Saham Tokenisasi Bersiap Lepas Landas, Namun Infrastruktur Pasar Tradisional Menghadapi Ujian Ketat
Tokenisasi saham semakin berkembang dari uji coba ke pasar nyata, namun infrastruktur pasar tradisional—seperti penanganan aksi korporasi, distribusi dividen, dan mekanisme penyelesaian—belum siap untuk aset yang diperdagangkan terus-menerus di berbagai tempat. SEC telah menyetujui daftar versi tokenisasi dari indeks Russell 1000 dan ETF, sementara DTCC telah memulai transaksi terbatas menuju peluncuran komersial Oktober ini. Meski teknologi dasarnya matang, sistem tradisional menghadapi tantangan besar.

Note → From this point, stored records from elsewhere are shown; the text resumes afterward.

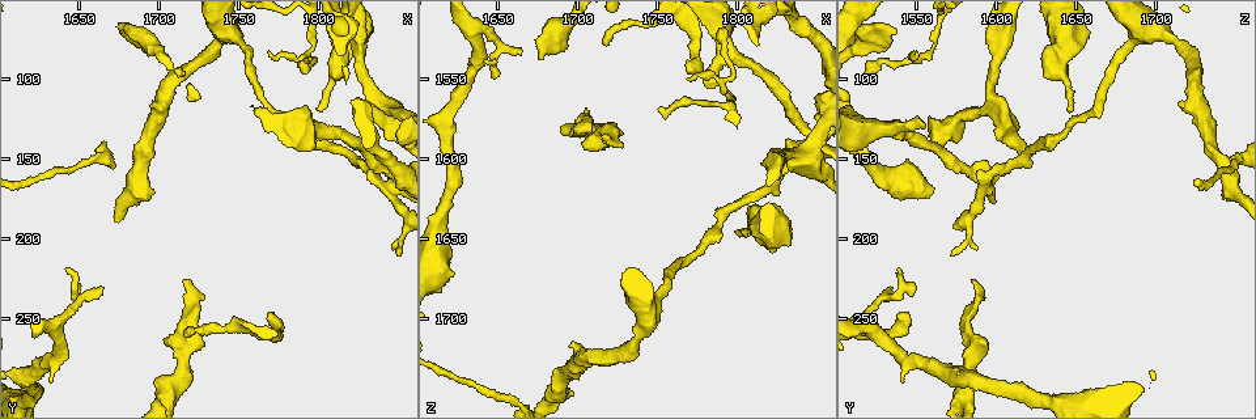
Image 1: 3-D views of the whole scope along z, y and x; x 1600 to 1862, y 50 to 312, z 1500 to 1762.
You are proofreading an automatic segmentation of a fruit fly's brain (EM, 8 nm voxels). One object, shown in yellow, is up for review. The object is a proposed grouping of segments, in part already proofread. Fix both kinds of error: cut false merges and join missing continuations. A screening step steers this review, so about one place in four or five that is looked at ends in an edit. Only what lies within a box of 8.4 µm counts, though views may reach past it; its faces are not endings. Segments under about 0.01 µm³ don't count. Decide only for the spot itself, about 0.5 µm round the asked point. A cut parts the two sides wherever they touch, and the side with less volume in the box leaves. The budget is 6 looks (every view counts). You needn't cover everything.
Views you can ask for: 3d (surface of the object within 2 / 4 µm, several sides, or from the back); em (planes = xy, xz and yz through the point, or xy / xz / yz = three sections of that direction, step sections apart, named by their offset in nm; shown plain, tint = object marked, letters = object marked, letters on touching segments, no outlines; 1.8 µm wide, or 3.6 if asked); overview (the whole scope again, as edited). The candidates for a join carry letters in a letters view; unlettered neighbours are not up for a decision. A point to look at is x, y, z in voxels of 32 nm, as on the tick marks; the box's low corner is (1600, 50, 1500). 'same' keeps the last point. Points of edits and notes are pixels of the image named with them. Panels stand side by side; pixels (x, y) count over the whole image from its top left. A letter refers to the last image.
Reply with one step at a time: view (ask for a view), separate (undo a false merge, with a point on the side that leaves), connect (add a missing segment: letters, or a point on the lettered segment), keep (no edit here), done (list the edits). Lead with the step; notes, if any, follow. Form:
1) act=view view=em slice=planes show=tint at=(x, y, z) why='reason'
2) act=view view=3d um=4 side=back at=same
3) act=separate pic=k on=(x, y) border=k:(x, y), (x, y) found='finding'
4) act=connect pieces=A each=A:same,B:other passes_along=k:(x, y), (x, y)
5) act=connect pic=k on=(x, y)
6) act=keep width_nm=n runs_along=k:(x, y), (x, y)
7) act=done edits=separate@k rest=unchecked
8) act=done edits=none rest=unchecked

act=view view=em slice=planes show=letters at=(1768, 82, 1548) why='an open end'

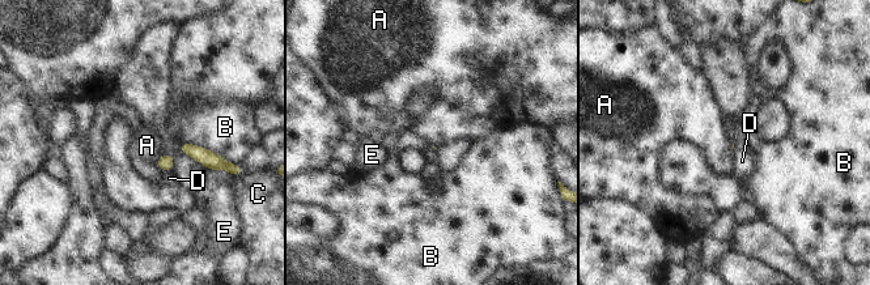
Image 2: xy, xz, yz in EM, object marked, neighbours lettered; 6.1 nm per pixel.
act=keep each=A:other,B:other,C:other,D:other,E:other border=2:(162, 153), (156, 165), (164, 171) found='no lettered segment goes on from it'

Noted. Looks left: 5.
act=view view=3d um=2 at=(1716, 228, 1586)

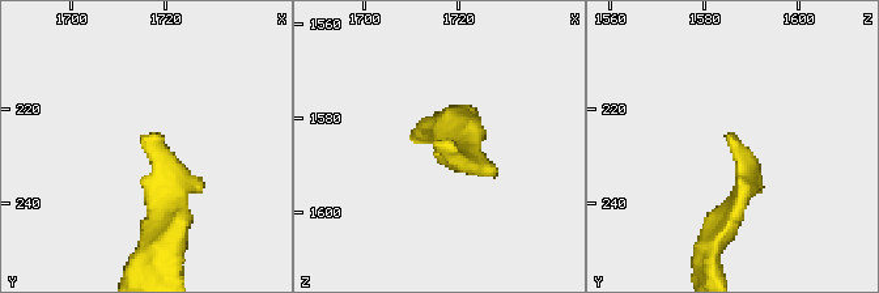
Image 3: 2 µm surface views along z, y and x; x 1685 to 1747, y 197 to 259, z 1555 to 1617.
act=view view=em slice=yz step=4 show=letters at=(1715, 227, 1585) why='now the EM'

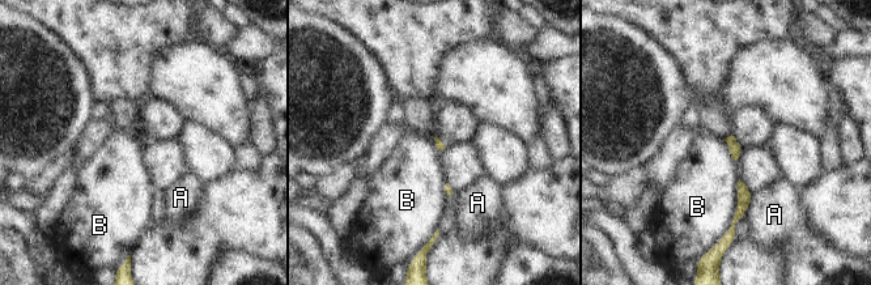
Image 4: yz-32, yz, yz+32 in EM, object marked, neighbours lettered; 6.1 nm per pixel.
act=keep longest_contact=B:360nm each=A:other,B:other border=4:(739, 179), (736, 211), (723, 234) found='none of them fits'

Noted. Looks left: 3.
act=view view=3d um=4 at=(1718, 260, 1528) why='an open end'

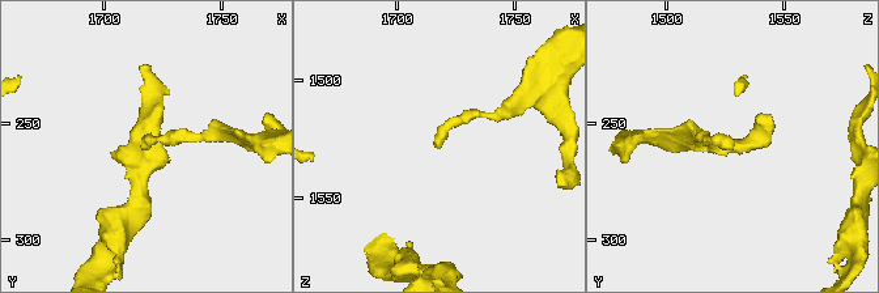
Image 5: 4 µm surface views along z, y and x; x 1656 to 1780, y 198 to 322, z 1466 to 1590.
act=view view=em slice=yz step=4 show=letters at=(1718, 260, 1530) why='need the tissue'

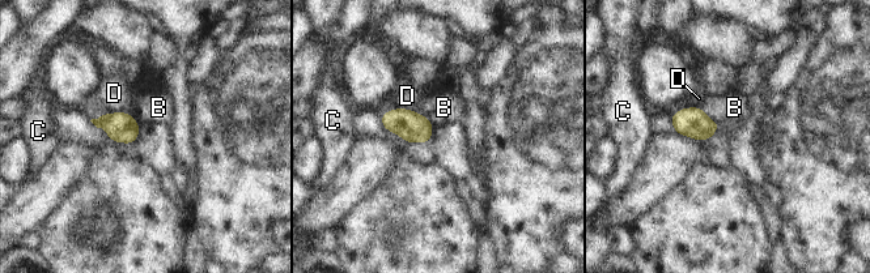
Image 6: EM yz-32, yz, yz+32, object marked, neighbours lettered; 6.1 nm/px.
act=keep width_nm=110 each=B:other,C:other,D:other found='none of them fits'

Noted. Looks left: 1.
act=done edits=none rest=unchecked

Ada dua jalur yang dipertimbangkan. Pertama, token yang terikat pada struktur kepemilikan lama dengan CUSIP dan siklus penyelesaian T+1 yang sama. Kedua, "pengecualian inovatif" yang memungkinkan platform kripto mencatatkan token terkait harga saham tanpa persetujuan emiten, yang mungkin tidak menawarkan hak yang sama seperti saham asli. Hal ini menimbulkan risiko perlindungan investor dan ketidaktransparanan.
Mendefinisikan saham melampaui harga: dividen, pajak, hak suara, pemecahan saham, dan peristiwa korporasi lainnya harus ditangani secara akurat dan serempak di semua tempat perdagangan. Pasar tradisional dirancang untuk sistem terpusat dengan jam tetap, sedangkan aset token dapat diperdagangkan 24/7 di banyak blockchain, menciptakan tantangan kompleks.

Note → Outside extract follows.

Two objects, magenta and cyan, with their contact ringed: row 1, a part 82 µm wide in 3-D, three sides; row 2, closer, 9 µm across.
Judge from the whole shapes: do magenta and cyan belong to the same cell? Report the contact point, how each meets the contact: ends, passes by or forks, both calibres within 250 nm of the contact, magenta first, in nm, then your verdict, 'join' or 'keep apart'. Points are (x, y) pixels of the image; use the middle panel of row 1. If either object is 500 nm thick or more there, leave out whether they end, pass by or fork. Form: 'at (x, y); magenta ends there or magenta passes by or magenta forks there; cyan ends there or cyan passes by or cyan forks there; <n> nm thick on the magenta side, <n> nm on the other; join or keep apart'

Risiko sistemik nyata adalah fragmentasi. Tanpa standar interoperabilitas dan transparansi harga, beberapa pihak ketiga dapat menerbitkan token untuk saham yang sama dengan aturan berbeda, menyebabkan terfragmentasinya penemuan harga, asimetri informasi, dan likuiditas yang terpecah. Ini dapat merusak efisiensi dan kepercayaan pasar.
Transformasi ini lebih dari sekadar aset baru. Bursa seperti Nasdaq dan NYSE bergerak menuju perdagangan hampir 24/7, namun pasar membutuhkan lapisan data referensi dan penyelesaian yang mampu mengikuti. Pihak yang dapat mengintegrasikan tempat perdagangan tokenisasi menjadi satu sistem pasar yang koheren—dengan perlindungan hak dan penyelesaian yang konsisten—akan memimpin tahap selanjutnya. Kolaborasi antara penyedia teknologi, pelaku pasar tradisional, dan regulator sangat penting untuk membangun arsitektur pasar baru yang menyeimbangkan efisiensi blockchain dengan perlindungan investor.